▸ **Study material**
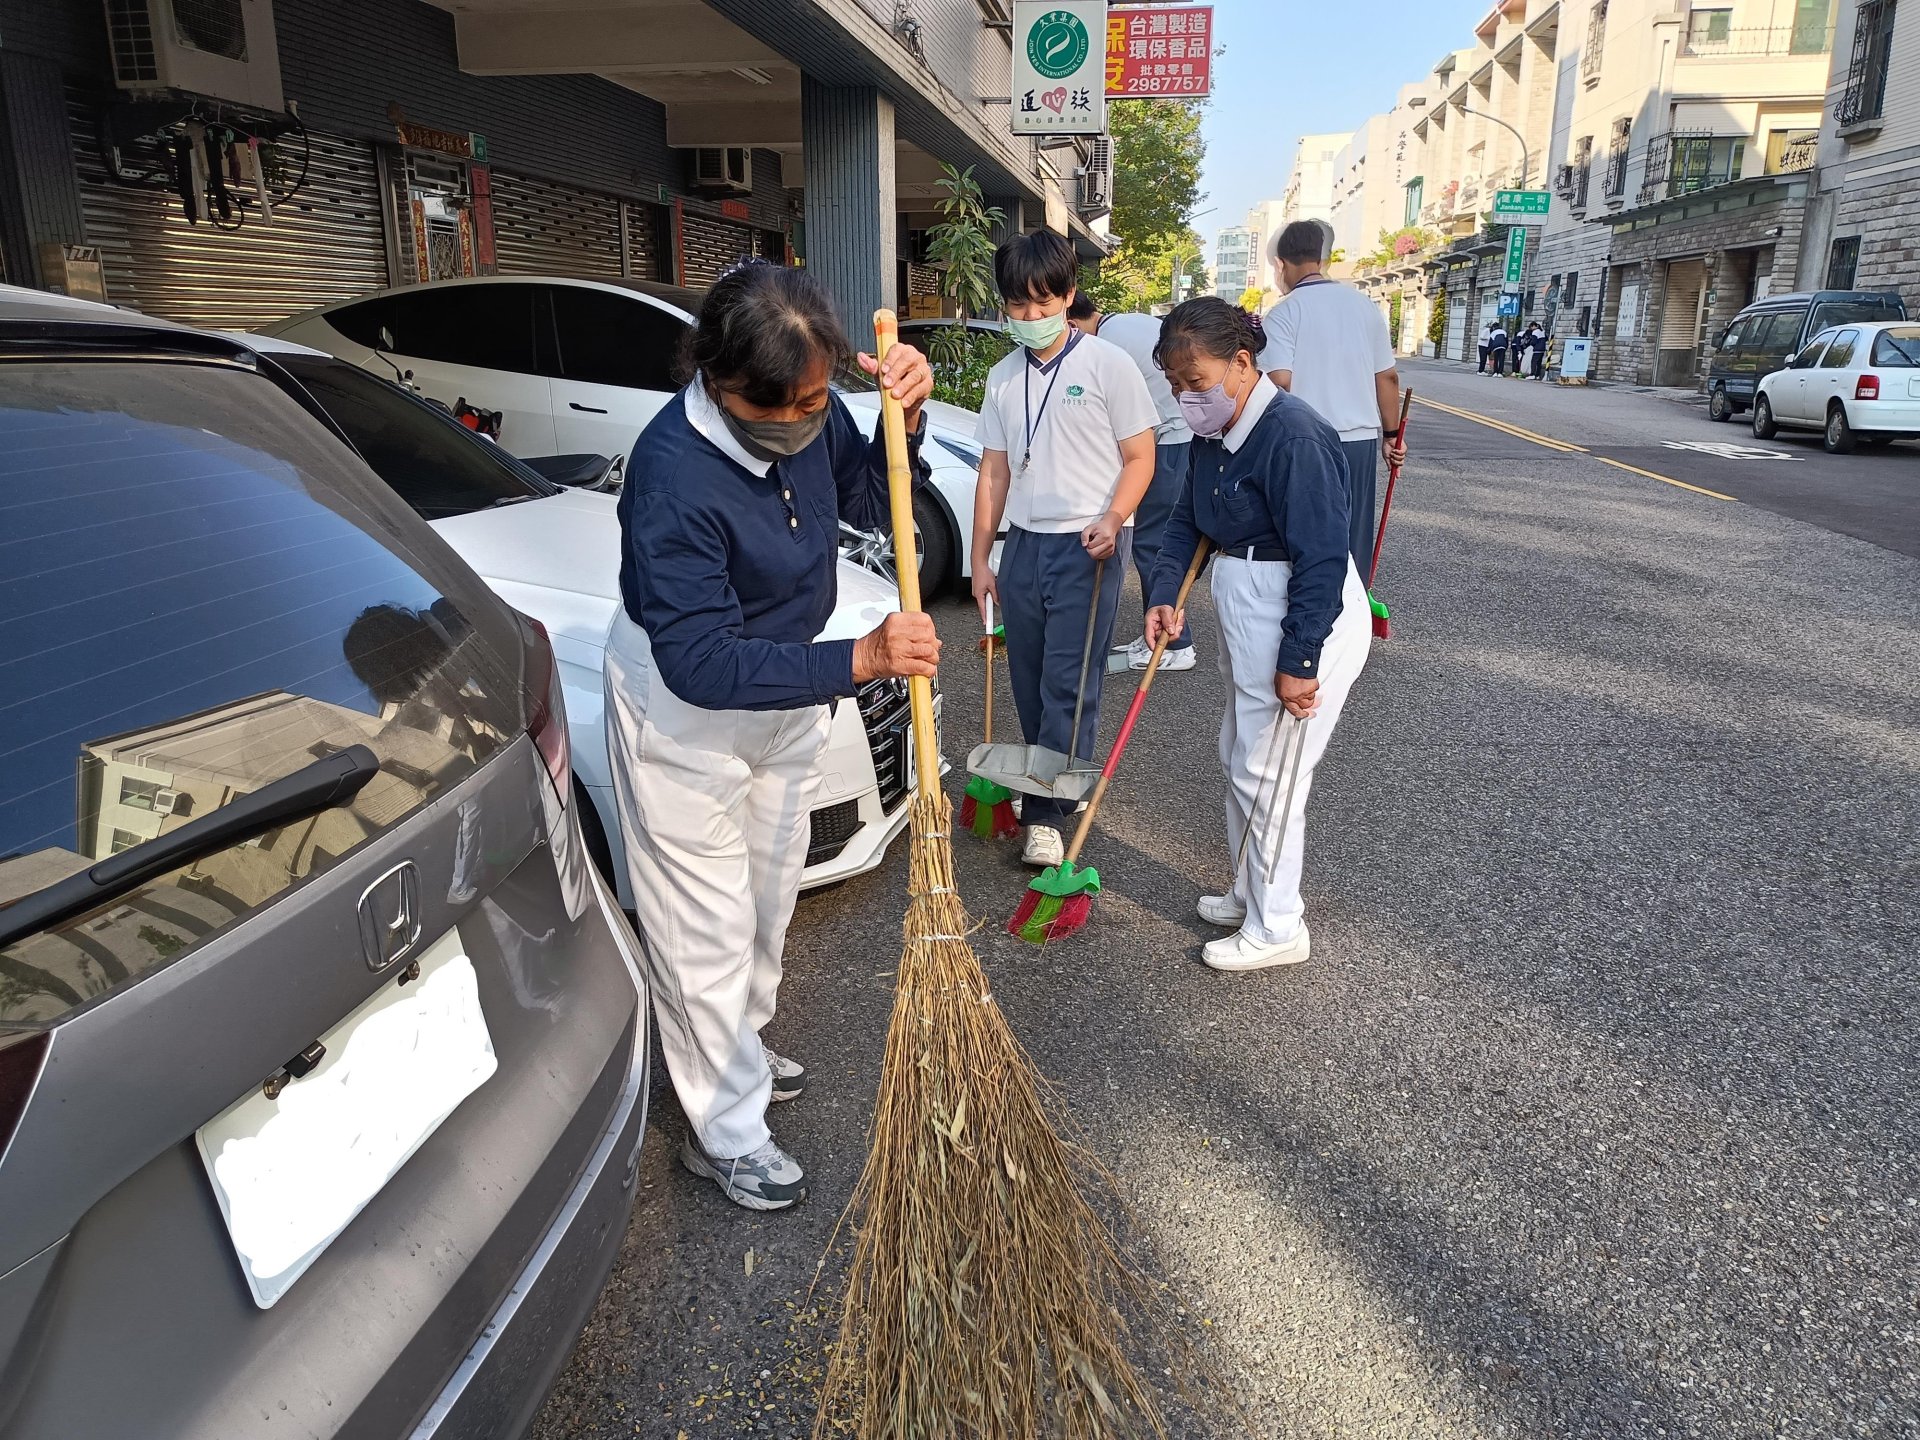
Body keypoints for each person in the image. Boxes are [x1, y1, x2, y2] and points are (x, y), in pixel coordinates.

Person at [607, 260, 940, 1211]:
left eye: (822, 395)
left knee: (766, 891)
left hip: (787, 678)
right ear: (723, 384)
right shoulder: (673, 477)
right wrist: (862, 660)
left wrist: (900, 423)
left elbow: (872, 505)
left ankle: (741, 1047)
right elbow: (701, 663)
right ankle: (725, 1129)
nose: (810, 414)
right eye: (792, 403)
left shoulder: (811, 406)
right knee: (701, 924)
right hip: (690, 710)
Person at [1144, 297, 1372, 972]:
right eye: (1176, 386)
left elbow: (1324, 557)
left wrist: (1300, 657)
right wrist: (1162, 593)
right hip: (1248, 604)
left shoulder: (1293, 437)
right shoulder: (1217, 430)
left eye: (1197, 382)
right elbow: (1189, 522)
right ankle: (1251, 889)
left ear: (1244, 363)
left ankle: (1278, 926)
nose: (1187, 398)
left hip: (1298, 610)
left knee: (1270, 776)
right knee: (1240, 757)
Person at [971, 232, 1158, 868]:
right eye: (1016, 307)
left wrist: (1114, 518)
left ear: (1069, 296)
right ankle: (1044, 784)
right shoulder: (1002, 379)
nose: (1029, 318)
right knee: (1027, 677)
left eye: (1041, 303)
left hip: (1089, 543)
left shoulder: (1108, 365)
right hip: (1023, 543)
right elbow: (993, 472)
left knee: (1069, 683)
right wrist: (980, 559)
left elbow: (1141, 456)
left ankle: (1050, 812)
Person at [1257, 218, 1408, 586]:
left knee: (1306, 530)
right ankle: (1351, 615)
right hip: (1358, 441)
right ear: (1321, 258)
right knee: (1352, 532)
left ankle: (1311, 616)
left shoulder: (1283, 313)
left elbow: (1280, 383)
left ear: (1281, 264)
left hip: (1306, 440)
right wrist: (1392, 436)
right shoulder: (1365, 307)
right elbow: (1386, 378)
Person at [1067, 292, 1197, 672]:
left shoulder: (1105, 344)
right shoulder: (1124, 323)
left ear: (1073, 323)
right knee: (1156, 541)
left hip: (1173, 441)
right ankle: (1158, 637)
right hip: (1181, 437)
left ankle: (1175, 645)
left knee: (1154, 543)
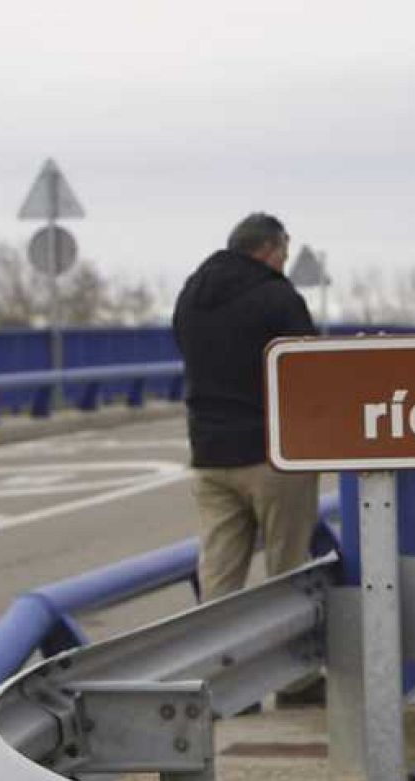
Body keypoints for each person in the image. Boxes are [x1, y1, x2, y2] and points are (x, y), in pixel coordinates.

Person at [172, 213, 318, 600]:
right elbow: (312, 373)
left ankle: (216, 656)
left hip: (210, 456)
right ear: (270, 249)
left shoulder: (191, 296)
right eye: (284, 252)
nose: (284, 263)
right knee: (287, 577)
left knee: (218, 578)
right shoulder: (278, 298)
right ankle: (290, 658)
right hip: (272, 456)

▸ **Exercise**
Could each line of the data be written out exactly, with no pictures included?

▸ **The answer**
Body keypoints for each person in the image. Boxes are [x1, y1, x2, y2] and points are (x, y), in pixel coordinates.

Person at [607, 260, 940, 1211]:
left eye: (822, 395)
left knee: (766, 891)
left hip: (787, 678)
right ear: (723, 384)
right shoulder: (673, 477)
right wrist: (862, 660)
left wrist: (900, 423)
left elbow: (872, 505)
left ankle: (741, 1047)
right elbow: (701, 663)
right ankle: (725, 1129)
nose: (810, 414)
right eye: (792, 403)
left shoulder: (811, 406)
right knee: (701, 924)
right hip: (690, 710)
Person at [1144, 297, 1372, 972]:
right eye: (1176, 386)
left elbow: (1324, 557)
left wrist: (1300, 657)
right wrist: (1162, 593)
right hip: (1248, 604)
left shoulder: (1293, 437)
right shoulder: (1217, 430)
left eye: (1197, 382)
right elbow: (1189, 522)
right ankle: (1251, 889)
left ear: (1244, 363)
left ankle: (1278, 926)
nose: (1187, 398)
left hip: (1298, 610)
left knee: (1270, 776)
right knee: (1240, 757)
Person at [971, 232, 1158, 868]:
right eye: (1016, 307)
left wrist: (1114, 518)
left ear: (1069, 296)
right ankle: (1044, 784)
right shoulder: (1002, 379)
nose: (1029, 318)
right knee: (1027, 677)
left eye: (1041, 303)
left hip: (1089, 543)
left shoulder: (1108, 365)
right hip: (1023, 543)
right elbow: (993, 472)
left knee: (1069, 683)
right wrist: (980, 559)
left elbow: (1141, 456)
left ankle: (1050, 812)
Person at [1257, 218, 1408, 586]:
left knee: (1306, 530)
right ankle: (1351, 615)
right hip: (1358, 441)
right ear: (1321, 258)
right knee: (1352, 532)
left ankle: (1311, 616)
left shoulder: (1283, 313)
left elbow: (1280, 383)
left ear: (1281, 264)
left hip: (1306, 440)
right wrist: (1392, 436)
right shoulder: (1365, 307)
right elbow: (1386, 378)
Person at [1067, 292, 1197, 672]:
left shoulder: (1105, 344)
right shoulder: (1124, 323)
left ear: (1073, 323)
right knee: (1156, 541)
left hip: (1173, 441)
right ankle: (1158, 637)
right hip: (1181, 437)
left ankle: (1175, 645)
left knee: (1154, 543)
Body keypoints for each person in the image. Boxes are [x1, y1, x2, y2] and points are (x, y), in pixel coordinates.

Person at [172, 213, 318, 600]:
right elbow: (312, 373)
left ankle: (216, 656)
left hip: (210, 456)
right ear: (270, 249)
left shoulder: (191, 296)
right eye: (284, 252)
nose: (284, 263)
right knee: (287, 577)
left knee: (218, 578)
right shoulder: (278, 298)
right ankle: (290, 658)
right hip: (272, 456)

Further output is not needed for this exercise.